Thursday, May 5, 2011

Know your place

Most people in this department has cubicles. All tech writers, and a lot of economists and RDMs, and at least some people whose positions I don't know. A few RDMs have offices of their own with doors and everything, as does the supervisor of tech writers and probably most subject matter experts.

We have name signs (you know, those things with someone's name on them, I'll edit this post if I can find a more specific name for them) on our cubicle walls, and they are as crappy as you can get and still be recognizable as such. They are the McDonald's Happy Meal toys of office accessories. Looking around the office right now I see four different fonts, six are made out of paper instead of anything more sturdy, and at least two names are held up by tape, so standardization and a sense of professionalism for tech writers are obviously not high priorities.

But this is on my mind because of yet another problem with them that just happened a few minutes ago when someone came into the office to talk to another writer. There are patches of adhesive on the back of the metal frames. If you were putting them up on a wall that would work fine. It would be a little less permanent than a real careerist would want, but it would be visually indistinguishable from something screwed directly into the wall, so who cares, right? The problem is, we don't have walls, we have cubicles. That adhesive does not stick to the loose-weave fabric of a cubicle well at all. So at least four of us use a row of thumbtacks under the frame to hold them up. Obviously, they fall down all the time, like happened five minutes ago to someone else.
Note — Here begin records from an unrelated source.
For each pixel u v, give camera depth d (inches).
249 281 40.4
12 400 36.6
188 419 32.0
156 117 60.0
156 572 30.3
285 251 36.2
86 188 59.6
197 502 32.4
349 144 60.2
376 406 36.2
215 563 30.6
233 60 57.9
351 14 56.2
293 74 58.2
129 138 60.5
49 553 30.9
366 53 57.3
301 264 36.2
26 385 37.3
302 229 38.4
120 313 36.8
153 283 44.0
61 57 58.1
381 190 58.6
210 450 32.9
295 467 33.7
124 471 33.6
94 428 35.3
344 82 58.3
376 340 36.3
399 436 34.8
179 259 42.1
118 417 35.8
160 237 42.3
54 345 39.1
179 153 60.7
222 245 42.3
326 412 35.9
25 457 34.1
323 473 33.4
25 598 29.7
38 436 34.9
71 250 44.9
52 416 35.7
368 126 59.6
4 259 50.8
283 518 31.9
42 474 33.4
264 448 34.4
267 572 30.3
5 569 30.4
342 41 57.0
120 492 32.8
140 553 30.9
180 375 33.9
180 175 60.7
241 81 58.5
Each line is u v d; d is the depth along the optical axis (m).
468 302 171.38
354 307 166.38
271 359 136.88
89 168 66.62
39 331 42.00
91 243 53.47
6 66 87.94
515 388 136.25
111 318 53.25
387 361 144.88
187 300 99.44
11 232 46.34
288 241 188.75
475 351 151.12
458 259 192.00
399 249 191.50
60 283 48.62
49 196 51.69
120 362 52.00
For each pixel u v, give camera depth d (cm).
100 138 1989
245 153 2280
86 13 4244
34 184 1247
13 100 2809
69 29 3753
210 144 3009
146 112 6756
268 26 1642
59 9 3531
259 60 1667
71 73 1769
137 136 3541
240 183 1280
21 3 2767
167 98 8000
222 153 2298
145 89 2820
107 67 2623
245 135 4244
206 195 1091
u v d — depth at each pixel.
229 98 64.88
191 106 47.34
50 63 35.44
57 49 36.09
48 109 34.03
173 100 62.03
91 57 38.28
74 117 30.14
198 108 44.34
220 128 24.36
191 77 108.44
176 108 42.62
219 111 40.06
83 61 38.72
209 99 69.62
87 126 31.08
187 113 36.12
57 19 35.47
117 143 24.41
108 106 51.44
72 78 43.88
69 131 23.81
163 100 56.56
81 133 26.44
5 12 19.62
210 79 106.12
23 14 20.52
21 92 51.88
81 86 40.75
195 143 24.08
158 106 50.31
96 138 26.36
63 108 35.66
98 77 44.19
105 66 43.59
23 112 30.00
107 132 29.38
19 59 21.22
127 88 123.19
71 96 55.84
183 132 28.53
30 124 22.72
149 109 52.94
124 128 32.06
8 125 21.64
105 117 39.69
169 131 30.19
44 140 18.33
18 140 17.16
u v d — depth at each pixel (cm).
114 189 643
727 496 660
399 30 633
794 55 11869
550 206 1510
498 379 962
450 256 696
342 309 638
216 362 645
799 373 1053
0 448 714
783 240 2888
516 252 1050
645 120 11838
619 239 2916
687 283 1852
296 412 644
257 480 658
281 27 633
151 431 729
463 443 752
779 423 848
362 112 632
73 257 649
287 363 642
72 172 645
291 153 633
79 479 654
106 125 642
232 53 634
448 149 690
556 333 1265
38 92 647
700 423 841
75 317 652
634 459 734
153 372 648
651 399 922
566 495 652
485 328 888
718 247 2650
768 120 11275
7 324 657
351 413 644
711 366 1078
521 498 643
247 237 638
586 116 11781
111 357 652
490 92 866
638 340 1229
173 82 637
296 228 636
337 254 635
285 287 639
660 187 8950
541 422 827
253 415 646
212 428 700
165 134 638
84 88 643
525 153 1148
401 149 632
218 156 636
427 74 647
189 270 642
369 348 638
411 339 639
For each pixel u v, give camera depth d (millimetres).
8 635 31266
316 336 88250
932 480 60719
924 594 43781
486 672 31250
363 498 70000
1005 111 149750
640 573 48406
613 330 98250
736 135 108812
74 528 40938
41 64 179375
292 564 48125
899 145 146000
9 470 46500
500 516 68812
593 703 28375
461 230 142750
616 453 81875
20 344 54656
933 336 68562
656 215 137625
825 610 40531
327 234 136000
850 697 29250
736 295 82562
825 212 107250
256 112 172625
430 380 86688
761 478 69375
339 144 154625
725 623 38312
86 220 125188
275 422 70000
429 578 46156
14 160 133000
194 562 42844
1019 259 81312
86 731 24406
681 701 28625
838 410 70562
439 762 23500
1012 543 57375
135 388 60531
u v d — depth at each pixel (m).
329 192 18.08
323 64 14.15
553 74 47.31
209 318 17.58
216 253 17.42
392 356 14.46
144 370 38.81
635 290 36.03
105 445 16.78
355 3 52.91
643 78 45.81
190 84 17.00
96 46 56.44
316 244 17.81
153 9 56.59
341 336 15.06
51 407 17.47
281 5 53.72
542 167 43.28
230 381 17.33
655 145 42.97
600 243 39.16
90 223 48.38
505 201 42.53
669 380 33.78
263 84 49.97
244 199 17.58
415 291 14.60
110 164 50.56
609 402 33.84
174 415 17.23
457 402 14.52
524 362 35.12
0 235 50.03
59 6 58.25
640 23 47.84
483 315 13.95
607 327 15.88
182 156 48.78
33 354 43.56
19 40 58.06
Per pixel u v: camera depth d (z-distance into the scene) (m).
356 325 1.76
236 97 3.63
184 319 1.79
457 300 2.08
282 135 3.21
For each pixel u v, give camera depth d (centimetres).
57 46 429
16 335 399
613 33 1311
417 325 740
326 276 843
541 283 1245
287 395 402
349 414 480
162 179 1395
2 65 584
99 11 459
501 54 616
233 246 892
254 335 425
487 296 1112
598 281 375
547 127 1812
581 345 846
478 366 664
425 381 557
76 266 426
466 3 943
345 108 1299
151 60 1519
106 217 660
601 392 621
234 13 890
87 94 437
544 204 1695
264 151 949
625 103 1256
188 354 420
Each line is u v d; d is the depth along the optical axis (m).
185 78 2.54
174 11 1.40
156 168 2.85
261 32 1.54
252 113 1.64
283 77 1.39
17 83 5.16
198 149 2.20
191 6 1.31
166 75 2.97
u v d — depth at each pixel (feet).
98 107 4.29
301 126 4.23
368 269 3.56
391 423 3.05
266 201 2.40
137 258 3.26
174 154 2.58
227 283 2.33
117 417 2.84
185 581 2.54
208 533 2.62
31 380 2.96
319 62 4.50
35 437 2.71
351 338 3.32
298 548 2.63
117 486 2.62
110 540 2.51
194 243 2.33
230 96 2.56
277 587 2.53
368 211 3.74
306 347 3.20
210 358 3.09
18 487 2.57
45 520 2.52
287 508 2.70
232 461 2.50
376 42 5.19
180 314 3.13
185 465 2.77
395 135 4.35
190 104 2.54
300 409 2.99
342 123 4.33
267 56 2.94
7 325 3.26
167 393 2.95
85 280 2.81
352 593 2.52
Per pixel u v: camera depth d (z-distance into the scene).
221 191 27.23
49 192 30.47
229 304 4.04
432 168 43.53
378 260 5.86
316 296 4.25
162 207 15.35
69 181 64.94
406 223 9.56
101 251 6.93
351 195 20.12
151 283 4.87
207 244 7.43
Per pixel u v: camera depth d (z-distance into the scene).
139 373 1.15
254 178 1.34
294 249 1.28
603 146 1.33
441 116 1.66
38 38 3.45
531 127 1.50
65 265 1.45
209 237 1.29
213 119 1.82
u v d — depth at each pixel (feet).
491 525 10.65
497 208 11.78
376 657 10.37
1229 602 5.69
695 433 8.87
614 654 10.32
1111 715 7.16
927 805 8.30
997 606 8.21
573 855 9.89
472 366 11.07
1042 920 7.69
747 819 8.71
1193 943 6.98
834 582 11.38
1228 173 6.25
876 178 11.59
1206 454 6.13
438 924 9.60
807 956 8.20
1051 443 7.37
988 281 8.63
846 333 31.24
It's a good thing that I realize this job is a position of no authority and don't particularly care about that, because if the shoddy facilities couldn't be a more calculated insult if it was intentional. And yes, of course I realize that any desk job is a great job by world-historical standards and my problems are trivial, but still, it's really obvious that we're just supposed to be temporary, which is kind of depressing. Even in industries which happen to have high turnover, wouldn't it be good for morale or something crazy like that to have the illusion of permanence and buy-in?